The primary and secondary antibodies as well as chromogenic substrates used are listed in the Supplemental Table. To evaluate the insulin-positive ratio of glucagon-positive cells (INS+/GCG+ ratio), NKX6.1-positive ratios of glucagon-positive cells (NKX6.1+/GCG+ ratios), and ARX-negative ratios of glucagon-positive cells (ARX/GCG+ ratios), we performed double-immunofluorescent staining and counted these cells under a fluorescence microscope (BX53; Olympus, Tokyo, Japan). Heat-induced epitope retrieval (125 °C, 1 min) was performed in Target Retrieval Solution (Code No.: S1700; DAKO Japan, Kyoto, Japan). Pancreatic sections were incubated with anti-NKX6.1 or anti-ARX immunoglobulins as primary antibodies and biotinylated immunoglobulins as secondary antibodies, followed by streptavidin (Alexa Fluor 488-conjugated). Sections were then incubated with anti-glucagon or insulin immunoglobulins, followed by Alexa594- or rhodamine-conjugated immunoglobulins.

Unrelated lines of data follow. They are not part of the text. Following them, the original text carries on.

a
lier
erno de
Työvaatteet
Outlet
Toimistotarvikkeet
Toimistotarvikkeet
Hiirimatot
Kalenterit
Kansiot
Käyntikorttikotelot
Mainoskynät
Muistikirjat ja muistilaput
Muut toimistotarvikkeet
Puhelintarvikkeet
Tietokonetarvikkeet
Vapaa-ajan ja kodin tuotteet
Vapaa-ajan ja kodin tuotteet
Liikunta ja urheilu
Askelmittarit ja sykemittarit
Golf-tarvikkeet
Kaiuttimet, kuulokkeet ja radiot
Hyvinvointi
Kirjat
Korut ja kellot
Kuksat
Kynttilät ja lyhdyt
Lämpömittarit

We examined one section per patient basically, as was shown our previous reports16,29, and two sections were examined in patients with small number (approximately fewer than 100) of glucagon-positive cells in one section. The procedure for measuring alpha- and beta-cell masses is also the same as in our previous papers16,29. As a surrogate for alpha-cell mass, we evaluated relative alpha-cell area and relative beta-cell area, which were determined by the proportion of glucagon-positive or insulin-positive cell area relative to the whole pancreatic section (%). Pancreatic sections were stained by the indirect immunoperoxidase method to measure the relative beta-cell area. Mouse anti-glucagon or guinea pig anti-insulin immunoglobulins were used as the primary antibodies, and biotinylated immunoglobulins were used as the secondary antibodies. The reactions were developed with an avidin–biotin complex and a 3,3-diaminobenzidine tetrahydrochloride substrate kit, followed by methyl green counterstaining. The areas of glucagon- and insulin-positive cells in the entire pancreatic section were quantified digitally with the WinROOF software program (Mitani Corporation, Fukui, Japan).

Statistical analysis

Normally distributed data were compared by one-way analysis of variance followed by a post hoc Tukey–Kramer analysis. Multiple regression analyses were conducted to identify explanatory variable for the NKX6.1+/GCG+ ratio, and he F and p values were used in multiple regression analyses. P-value less than 0.05 and F value more than 4.0 were considered to denote a statistically significant difference. All statistical analyses were performed with JMP Pro 14 software (Statistical Analysis System Inc., Cary, NC, USA).